Milli Görüs geeft met Turkse studiereis geen vertrouwenwekkend signaal af
Er zijn nog steeds PvdA’ers die spontaan buikpijn krijgen wanneer de naam Milli Görüs valt. Rond de Turkse moskeekoepel die in Nederland een veertig- tot vijftigtal moskeeën onder haar hoede heeft en naar schatting zo’n 15.000 aanhangers telt, ontstond in 2014 binnen hun partij een flinke rel. Uiteindelijk werd daaruit de concurrent DENK geboren.
Het schisma spitste zich toe op de vraag of er redenen waren om Milli Görüs nauwlettender in de gaten te gaan houden, zoals toenmalig PvdA-bewindsman Asscher destijds aankondigde. Stigmatiserend, vonden de PvdA’ers en DENK-initiatiefnemers Kuzu en Öztürk.
Over de vraag of Asscher destijds reden had de moskeebeweging met enige argwaan te bejegenen is vier jaar later het laatste woord nog altijd niet gezegd. Volgens diverse onderzoekers ontwikkelt de Nederlandse tak van de moskeekoepel zich voorzichtig van een club van antiwesterse signatuur tot een beweging die de islam beter wil laten aansluiten bij de kernwaarden van de Nederlandse democratie.
Daarmee blijkt echter niet alles gezegd. Na een publicatie in NRC Handelsblad bevestigde Milli Görüs maandag in 2014, 2015 en 2016 met groepen Turks-Nederlandse jongeren studiereizen naar Istanbul te hebben gemaakt. De organisatie spreekt van educatieve kampen en zet uiteen dat het lesprogramma een combinatie behelsde van communicatietraining, timemanagement en Koranonderwijs.
Op elk van de drie reizen werd de salafistische prediker Nureddin Yildiz bezocht. Deze imam runt in Istanbul een eigen opleidingsinstituut en heeft er op sociale media meerdere keren blijk van gegeven sympathie te koesteren voor jihadistische strijdgroepen. Aan de prediker wordt verder de controversiële uitspraak toegeschreven dat de Koran volop ruimte biedt voor kindhuwelijken.
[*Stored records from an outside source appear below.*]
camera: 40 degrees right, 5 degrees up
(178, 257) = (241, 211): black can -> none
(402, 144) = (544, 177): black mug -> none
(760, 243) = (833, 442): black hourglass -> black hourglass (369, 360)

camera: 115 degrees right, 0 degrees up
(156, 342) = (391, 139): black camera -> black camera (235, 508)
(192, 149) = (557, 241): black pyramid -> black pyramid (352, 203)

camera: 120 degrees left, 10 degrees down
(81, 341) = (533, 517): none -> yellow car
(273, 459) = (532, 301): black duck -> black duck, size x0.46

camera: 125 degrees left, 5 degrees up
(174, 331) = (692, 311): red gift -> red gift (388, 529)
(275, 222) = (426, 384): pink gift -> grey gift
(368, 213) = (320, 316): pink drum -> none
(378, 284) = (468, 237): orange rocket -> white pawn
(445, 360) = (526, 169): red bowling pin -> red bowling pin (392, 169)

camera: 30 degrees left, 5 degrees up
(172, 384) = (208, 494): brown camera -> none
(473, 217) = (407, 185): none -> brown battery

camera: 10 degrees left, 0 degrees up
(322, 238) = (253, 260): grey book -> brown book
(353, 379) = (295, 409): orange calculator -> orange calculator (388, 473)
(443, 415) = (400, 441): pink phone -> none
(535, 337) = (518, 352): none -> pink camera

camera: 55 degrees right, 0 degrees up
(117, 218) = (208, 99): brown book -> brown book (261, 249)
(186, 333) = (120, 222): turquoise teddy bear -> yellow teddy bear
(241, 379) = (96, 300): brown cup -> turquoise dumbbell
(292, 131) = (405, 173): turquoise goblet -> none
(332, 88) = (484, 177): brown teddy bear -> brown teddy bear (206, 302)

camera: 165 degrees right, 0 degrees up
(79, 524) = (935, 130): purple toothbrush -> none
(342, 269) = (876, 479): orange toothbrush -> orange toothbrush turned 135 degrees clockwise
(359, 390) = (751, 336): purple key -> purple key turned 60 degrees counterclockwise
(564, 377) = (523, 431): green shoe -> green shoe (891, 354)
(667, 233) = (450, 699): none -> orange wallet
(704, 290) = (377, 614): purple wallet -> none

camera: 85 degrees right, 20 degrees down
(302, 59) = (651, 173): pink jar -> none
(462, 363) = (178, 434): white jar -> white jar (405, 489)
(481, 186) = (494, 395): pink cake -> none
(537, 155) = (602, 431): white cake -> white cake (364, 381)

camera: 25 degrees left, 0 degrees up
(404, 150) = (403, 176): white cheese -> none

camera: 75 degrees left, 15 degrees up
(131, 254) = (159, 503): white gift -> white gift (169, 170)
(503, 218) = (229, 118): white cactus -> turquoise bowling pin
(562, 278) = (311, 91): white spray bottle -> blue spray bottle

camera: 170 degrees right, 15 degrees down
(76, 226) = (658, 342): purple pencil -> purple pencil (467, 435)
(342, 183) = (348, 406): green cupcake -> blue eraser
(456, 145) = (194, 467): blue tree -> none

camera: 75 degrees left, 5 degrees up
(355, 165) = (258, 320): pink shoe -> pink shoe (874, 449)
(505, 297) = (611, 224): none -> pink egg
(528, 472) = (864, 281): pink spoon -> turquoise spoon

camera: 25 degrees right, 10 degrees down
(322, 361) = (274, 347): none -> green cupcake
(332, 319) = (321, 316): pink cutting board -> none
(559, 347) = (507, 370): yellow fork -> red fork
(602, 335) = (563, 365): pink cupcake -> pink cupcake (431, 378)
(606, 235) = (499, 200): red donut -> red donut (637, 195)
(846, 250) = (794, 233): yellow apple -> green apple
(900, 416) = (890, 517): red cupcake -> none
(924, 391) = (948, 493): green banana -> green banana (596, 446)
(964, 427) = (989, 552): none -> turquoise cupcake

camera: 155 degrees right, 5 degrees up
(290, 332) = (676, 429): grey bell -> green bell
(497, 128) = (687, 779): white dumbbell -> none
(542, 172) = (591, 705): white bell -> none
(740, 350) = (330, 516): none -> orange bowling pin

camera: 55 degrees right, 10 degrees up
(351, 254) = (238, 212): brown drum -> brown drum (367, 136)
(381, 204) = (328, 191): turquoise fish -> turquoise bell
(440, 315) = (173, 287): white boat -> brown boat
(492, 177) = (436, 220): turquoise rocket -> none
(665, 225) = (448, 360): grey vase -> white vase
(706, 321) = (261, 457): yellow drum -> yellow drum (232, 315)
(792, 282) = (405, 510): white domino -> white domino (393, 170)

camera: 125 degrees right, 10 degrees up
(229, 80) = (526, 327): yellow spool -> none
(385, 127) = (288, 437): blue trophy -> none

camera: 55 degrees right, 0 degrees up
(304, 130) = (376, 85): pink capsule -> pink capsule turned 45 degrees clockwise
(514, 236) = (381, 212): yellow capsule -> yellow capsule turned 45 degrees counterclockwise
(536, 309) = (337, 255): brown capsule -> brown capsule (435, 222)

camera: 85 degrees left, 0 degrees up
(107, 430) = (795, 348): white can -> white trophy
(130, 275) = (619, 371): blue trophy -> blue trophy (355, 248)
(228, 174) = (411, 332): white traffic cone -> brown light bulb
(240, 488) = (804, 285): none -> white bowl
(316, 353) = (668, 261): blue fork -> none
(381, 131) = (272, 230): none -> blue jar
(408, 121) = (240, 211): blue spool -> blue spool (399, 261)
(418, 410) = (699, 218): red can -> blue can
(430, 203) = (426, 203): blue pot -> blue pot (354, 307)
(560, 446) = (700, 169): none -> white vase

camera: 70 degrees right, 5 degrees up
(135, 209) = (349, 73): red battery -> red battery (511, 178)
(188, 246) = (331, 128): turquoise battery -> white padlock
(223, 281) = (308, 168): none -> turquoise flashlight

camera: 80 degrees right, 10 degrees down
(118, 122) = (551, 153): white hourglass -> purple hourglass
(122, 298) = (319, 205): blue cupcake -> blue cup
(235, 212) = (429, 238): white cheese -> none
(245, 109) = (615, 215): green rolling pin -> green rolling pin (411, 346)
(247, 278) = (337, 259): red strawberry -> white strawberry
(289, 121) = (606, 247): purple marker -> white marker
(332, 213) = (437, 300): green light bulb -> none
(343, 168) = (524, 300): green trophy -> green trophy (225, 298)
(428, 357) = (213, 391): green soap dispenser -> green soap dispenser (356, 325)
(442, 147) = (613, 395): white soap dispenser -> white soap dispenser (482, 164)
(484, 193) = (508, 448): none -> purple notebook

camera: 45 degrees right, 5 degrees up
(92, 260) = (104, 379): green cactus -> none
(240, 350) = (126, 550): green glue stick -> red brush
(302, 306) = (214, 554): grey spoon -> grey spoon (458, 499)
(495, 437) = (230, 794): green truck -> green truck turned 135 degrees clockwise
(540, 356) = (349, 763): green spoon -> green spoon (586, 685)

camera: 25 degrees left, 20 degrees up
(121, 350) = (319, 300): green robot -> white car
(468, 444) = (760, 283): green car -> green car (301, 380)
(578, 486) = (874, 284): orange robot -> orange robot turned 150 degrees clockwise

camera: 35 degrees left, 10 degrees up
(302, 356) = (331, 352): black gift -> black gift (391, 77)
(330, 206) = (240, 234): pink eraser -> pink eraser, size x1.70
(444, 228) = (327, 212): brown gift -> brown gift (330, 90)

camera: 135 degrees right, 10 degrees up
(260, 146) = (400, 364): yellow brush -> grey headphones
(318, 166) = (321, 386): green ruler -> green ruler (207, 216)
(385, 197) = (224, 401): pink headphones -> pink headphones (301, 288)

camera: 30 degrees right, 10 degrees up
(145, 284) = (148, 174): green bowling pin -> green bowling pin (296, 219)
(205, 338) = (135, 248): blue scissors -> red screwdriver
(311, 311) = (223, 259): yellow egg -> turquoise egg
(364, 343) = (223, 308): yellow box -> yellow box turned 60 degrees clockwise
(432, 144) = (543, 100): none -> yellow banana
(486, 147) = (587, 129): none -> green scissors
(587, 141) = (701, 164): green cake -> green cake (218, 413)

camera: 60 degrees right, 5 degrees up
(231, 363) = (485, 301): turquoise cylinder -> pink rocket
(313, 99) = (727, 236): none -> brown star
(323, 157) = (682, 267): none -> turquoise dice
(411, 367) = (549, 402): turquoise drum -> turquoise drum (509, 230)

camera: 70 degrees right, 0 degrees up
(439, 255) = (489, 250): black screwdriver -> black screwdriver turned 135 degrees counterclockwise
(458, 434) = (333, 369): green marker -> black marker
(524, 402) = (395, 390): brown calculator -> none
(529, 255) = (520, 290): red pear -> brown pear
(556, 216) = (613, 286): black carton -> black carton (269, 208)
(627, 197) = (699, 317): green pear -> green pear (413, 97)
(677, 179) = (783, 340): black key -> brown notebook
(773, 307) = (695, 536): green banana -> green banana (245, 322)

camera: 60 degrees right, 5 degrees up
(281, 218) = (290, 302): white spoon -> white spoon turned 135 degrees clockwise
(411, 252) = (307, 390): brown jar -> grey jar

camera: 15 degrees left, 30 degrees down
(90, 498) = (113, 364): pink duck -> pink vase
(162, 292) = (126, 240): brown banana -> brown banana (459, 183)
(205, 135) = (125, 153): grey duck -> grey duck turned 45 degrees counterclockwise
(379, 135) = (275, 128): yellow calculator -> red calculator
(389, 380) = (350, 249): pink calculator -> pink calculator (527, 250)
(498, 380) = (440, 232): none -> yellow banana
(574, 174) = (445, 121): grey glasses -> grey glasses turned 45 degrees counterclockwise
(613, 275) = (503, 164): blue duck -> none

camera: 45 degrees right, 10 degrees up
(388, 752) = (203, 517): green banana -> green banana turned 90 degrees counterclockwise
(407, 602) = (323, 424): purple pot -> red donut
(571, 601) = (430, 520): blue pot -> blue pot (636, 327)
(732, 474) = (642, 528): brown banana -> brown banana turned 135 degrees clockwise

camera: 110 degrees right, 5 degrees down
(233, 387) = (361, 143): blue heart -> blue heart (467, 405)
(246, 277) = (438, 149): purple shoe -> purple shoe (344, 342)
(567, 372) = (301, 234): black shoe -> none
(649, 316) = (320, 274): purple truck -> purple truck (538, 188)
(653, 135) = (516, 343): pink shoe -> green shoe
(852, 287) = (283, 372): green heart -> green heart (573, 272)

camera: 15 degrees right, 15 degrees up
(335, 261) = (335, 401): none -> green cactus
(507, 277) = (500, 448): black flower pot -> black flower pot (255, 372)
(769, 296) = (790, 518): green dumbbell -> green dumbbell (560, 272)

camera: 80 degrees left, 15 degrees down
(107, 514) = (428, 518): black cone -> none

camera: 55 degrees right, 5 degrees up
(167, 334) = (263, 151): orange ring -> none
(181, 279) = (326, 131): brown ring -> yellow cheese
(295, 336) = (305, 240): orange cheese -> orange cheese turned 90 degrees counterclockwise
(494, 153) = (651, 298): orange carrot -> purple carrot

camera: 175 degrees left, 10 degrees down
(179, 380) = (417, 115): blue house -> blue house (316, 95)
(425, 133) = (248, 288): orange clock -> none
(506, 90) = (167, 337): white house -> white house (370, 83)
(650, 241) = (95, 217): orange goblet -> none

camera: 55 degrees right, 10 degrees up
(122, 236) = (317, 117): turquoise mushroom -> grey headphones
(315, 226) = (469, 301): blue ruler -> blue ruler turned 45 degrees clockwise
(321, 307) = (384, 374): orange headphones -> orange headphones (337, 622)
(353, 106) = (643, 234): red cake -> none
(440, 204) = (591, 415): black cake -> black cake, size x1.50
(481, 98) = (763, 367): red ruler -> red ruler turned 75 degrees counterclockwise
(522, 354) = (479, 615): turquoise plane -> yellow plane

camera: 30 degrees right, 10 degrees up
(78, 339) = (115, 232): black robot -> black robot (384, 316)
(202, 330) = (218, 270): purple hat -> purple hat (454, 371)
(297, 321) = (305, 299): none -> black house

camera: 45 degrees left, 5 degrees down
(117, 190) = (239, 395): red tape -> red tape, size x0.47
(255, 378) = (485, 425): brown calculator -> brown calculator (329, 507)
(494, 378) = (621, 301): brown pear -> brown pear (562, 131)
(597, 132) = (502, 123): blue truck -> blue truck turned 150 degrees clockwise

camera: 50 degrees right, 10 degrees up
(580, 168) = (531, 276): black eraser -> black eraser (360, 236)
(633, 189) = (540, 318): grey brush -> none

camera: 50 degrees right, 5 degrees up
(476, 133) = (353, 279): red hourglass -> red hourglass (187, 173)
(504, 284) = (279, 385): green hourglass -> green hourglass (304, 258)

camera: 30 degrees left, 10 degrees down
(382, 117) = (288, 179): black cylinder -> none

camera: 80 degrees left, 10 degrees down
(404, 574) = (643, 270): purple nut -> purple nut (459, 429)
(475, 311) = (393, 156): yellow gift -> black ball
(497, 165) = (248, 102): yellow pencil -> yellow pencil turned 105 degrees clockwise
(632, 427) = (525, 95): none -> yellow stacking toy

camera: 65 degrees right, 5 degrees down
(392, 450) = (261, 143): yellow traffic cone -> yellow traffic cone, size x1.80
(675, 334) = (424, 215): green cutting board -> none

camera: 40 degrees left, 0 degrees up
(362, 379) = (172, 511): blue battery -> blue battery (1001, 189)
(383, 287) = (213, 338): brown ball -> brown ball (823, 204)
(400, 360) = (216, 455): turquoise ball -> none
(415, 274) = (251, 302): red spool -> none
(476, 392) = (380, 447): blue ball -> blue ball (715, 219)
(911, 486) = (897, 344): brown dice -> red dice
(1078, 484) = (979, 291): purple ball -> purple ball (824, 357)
Die excursies roepen vragen op; onder meer bij de VVD-Tweede Kamerfractie, die de ministers Grapperhaus (Justitie en Veiligheid) en Koolmees (Integratie) om opheldering heeft gevraagd. Milli Görüs stelt in een eerste weerwoord de reizen te hebben gestopt vanwege de ophef die Yildiz’ uitlatingen, ook in Turkije, veroorzaakten. Tegelijkertijd breekt de organisatie een lans voor de prediker: zijn woorden zouden uit hun context zijn gehaald en het totaalplaatje rond Nureddin Yildiz zou genuanceerder zijn.
Dat deze salafist ook weleens iets te berde heeft gebracht dat niet aanstootgevend is, zal waar zijn. Dat laat onverlet dat er door een niet onomstreden, Turkse instantie die druk bezig is bij de Nederlandse overheid enige goodwill te verwerven, betere les- en reisprogramma’s te bedenken moeten zijn. Kan, als de organisatie transparantie echt zo hoog in het vaandel heeft staan, het Koranonderwijs aan geïnteresseerde jongeren niet vanuit Nederland worden aangeboden?
Ook voor Milli Görüz geldt: vertrouwen komt te voet en gaat te paard.